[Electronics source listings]
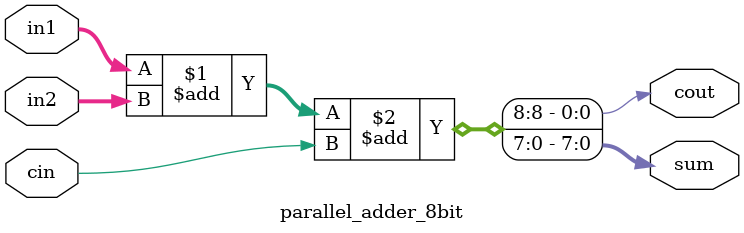
<source format=v>
module parallel_adder_8bit(sum,cout,in1,in2,cin);
input [7:0]in1,in2;
input cin;
output [7:0]sum;
output cout;

assign #10 {cout,sum} = in1+in2+cin;
endmodule

</source>
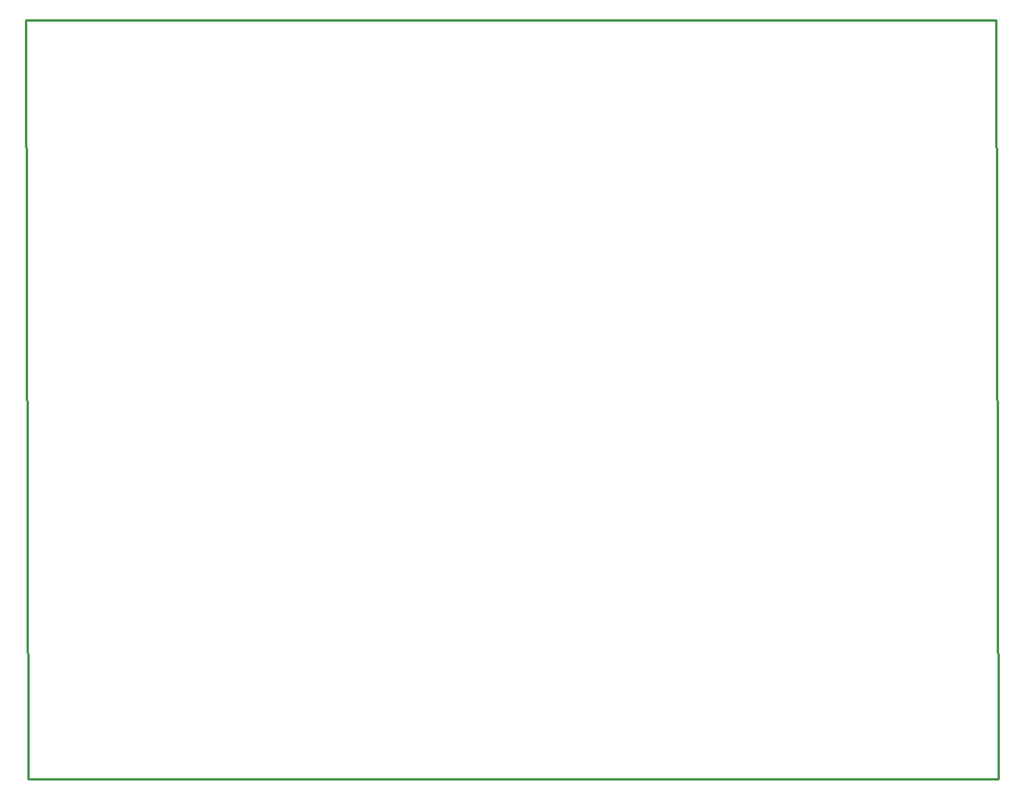
<source format=gbr>
G04 EAGLE Gerber RS-274X export*
G75*
%MOMM*%
%FSLAX34Y34*%
%LPD*%
%IN*%
%IPPOS*%
%AMOC8*
5,1,8,0,0,1.08239X$1,22.5*%
G01*
%ADD10C,0.254000*%


D10*
X-2540Y799840D02*
X0Y0D01*
X1023000Y-200D01*
X1020460Y799840D01*
X-2540Y799840D01*
M02*

</source>
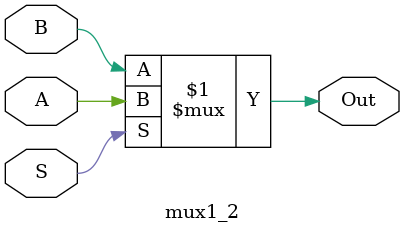
<source format=v>
module mux1_2(A, B, S, Out);
//a high select input produces output A
input A, B, S;
output Out;



assign Out = S ? A : B;


/* I tried getting this to work using structural (shown below), but
I kept getting errors and I knew a dataflow implementation was
beyond simple. So I used an assign here because it is simple
and I know it works*/

//wire notS, outA, outB;

//not1 inverterS(.in1(S), .out(notS)); //Invert select signal
//nand2 nandB(.in1(B), .in2(S), .out(OutB));//S NOR notB => to produce OutB
//nand2 nandA(.in1(A), .in2(notS), .out(OutA));//notS NOR notA => to produce OutA
//nand2 nandOut(.in1(outA), .in2(outB), .out(Out));//now OR OutB and OutA (I used 2 NOR)


endmodule
</source>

## WHAT YOU HAVE TO DO
Please copy the data shown above, line by line and exactly, omitting the images.

## YOUR SOLUTION
<source format=v>
module parallel_adder_8bit(sum,cout,in1,in2,cin);
input [7:0]in1,in2;
input cin;
output [7:0]sum;
output cout;

assign #10 {cout,sum} = in1+in2+cin;
endmodule

</source>
<source format=gbr>
G04 EAGLE Gerber RS-274X export*
G75*
%MOMM*%
%FSLAX34Y34*%
%LPD*%
%IN*%
%IPPOS*%
%AMOC8*
5,1,8,0,0,1.08239X$1,22.5*%
G01*
%ADD10C,0.254000*%


D10*
X-2540Y799840D02*
X0Y0D01*
X1023000Y-200D01*
X1020460Y799840D01*
X-2540Y799840D01*
M02*

</source>
<source format=v>
module mux1_2(A, B, S, Out);
//a high select input produces output A
input A, B, S;
output Out;



assign Out = S ? A : B;


/* I tried getting this to work using structural (shown below), but
I kept getting errors and I knew a dataflow implementation was
beyond simple. So I used an assign here because it is simple
and I know it works*/

//wire notS, outA, outB;

//not1 inverterS(.in1(S), .out(notS)); //Invert select signal
//nand2 nandB(.in1(B), .in2(S), .out(OutB));//S NOR notB => to produce OutB
//nand2 nandA(.in1(A), .in2(notS), .out(OutA));//notS NOR notA => to produce OutA
//nand2 nandOut(.in1(outA), .in2(outB), .out(Out));//now OR OutB and OutA (I used 2 NOR)


endmodule
</source>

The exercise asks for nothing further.